“Give It Back to the Indians”: Commemoration and Place in Christopher Nolan’s Oppenheimer
Dr. Dmitri Brown, Postdoctoral Fellow, Society of Fellows, Assistant Professor, Department of American Culture, University of Michigan
Thursday, February 1, 2024
The story of the Manhattan Project raises deep questions about the relationship between humanity and technology. It also provides a site to consider the entanglement between place and collective memory. This talk offers a reading of Christopher Nolan’s recent film Oppenheimer through the lens of Indigenous modernity. Critics have hailed the film as a visually stunning masterpiece that sheds light on the birth of the Atomic Age. Yet what the film leaves in darkness is also important. What does it mean that the Manhattan Project took place in Los Alamos, northern New Mexico? To rephrase that question on Indigenous terms, what does it mean that the Manhattan Project took place in the Tewa Pueblo world on an ancestral mesa known as Tsireh-e Ahkono, meadow of the little birds.

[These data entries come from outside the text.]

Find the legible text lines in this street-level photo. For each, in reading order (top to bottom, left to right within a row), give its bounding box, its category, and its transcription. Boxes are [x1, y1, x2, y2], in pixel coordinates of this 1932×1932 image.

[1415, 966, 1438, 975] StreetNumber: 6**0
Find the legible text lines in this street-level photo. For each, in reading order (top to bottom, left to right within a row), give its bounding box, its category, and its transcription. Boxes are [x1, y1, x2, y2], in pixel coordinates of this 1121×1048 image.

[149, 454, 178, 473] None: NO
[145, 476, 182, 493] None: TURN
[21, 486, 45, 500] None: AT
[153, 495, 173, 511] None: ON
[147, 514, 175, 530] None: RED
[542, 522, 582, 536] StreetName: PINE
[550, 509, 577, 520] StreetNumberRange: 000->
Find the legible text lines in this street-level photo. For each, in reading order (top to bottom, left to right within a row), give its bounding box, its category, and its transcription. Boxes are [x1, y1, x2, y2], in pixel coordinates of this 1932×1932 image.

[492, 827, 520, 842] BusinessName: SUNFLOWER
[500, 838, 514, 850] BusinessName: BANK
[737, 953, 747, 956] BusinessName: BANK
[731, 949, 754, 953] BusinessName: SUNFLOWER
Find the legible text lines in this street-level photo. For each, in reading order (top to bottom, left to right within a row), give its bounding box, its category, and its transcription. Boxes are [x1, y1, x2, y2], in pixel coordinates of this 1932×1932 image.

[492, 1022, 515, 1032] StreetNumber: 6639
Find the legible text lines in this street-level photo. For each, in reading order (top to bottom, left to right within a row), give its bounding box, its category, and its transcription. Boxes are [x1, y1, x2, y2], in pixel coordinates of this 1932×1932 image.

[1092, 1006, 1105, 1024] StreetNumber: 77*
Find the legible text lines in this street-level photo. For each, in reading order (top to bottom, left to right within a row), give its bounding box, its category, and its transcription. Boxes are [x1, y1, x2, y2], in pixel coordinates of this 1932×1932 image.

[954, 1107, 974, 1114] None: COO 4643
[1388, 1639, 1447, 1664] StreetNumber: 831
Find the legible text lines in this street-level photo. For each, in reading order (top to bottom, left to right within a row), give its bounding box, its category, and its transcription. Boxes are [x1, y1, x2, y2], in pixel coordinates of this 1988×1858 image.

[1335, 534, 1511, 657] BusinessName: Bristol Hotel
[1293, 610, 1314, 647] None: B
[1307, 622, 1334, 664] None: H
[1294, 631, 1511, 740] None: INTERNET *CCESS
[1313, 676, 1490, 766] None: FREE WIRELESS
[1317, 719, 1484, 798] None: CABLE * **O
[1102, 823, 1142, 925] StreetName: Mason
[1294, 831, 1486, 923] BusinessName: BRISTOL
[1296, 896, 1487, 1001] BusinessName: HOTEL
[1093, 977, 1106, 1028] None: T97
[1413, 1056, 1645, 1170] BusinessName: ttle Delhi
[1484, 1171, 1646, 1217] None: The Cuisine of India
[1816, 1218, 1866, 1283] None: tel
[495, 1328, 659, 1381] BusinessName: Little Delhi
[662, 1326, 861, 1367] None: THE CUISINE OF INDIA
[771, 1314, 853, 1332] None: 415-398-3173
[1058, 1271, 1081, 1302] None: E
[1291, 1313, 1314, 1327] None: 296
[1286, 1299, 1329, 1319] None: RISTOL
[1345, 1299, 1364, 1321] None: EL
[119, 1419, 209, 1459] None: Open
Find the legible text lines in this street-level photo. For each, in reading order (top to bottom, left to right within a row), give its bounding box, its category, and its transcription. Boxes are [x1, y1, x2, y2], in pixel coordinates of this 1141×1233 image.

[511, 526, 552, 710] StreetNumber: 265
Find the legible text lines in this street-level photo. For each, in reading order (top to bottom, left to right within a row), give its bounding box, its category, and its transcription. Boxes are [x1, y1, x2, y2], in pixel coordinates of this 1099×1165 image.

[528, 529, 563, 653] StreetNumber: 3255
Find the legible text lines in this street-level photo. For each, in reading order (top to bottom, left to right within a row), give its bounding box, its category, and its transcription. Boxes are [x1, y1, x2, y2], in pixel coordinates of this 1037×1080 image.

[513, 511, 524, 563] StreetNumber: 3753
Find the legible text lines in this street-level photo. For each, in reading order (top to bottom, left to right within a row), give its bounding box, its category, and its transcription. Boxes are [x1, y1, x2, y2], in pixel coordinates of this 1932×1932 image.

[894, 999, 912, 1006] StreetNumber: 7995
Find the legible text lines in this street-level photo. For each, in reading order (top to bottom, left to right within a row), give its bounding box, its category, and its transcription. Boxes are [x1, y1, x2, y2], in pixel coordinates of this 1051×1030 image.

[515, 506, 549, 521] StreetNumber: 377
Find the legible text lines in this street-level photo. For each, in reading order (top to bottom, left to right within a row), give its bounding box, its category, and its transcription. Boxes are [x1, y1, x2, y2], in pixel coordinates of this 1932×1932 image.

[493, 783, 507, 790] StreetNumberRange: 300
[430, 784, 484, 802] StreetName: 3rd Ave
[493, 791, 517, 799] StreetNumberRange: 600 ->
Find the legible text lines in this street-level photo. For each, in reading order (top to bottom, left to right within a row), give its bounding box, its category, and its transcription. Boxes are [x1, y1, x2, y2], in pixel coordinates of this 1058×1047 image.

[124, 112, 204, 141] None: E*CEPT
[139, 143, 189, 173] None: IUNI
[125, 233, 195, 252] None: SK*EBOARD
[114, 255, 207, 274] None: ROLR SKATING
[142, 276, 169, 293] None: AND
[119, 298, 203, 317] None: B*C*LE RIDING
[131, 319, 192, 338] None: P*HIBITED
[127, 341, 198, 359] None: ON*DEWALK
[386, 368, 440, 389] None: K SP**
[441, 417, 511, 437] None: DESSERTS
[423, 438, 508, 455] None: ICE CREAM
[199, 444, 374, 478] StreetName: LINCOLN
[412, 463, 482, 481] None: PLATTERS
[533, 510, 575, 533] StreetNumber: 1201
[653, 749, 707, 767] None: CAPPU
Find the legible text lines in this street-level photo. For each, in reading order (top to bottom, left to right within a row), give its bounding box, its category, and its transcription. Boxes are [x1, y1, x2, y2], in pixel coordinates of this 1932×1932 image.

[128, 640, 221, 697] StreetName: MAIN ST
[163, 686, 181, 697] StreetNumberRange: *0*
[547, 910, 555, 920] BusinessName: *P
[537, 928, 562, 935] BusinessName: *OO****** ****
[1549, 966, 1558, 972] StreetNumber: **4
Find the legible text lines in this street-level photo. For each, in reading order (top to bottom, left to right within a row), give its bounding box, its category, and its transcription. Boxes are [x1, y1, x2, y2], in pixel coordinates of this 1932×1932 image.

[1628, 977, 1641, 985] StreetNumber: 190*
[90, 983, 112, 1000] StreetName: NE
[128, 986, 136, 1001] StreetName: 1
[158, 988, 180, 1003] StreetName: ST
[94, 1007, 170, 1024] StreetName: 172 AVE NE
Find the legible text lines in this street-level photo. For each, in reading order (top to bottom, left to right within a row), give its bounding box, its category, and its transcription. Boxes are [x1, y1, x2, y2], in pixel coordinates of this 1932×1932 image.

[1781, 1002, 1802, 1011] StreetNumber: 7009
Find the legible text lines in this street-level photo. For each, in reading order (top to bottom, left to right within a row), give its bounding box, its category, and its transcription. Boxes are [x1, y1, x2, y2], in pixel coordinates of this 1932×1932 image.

Nolan’s Oppenheimer serves as a commemoration of the Manhattan Project and its scientific director, J. Robert Oppenheimer. In popular culture, the film has become and will continue to function as a common reference point. This talk traces how the film corresponds with or contradicts Tewa Pueblo memories and understandings of place. In a broader sense, this talk asks how we commemorate the past, what role film plays in collective memory, and how the relative cultural values we place on technology shape the stories we tell.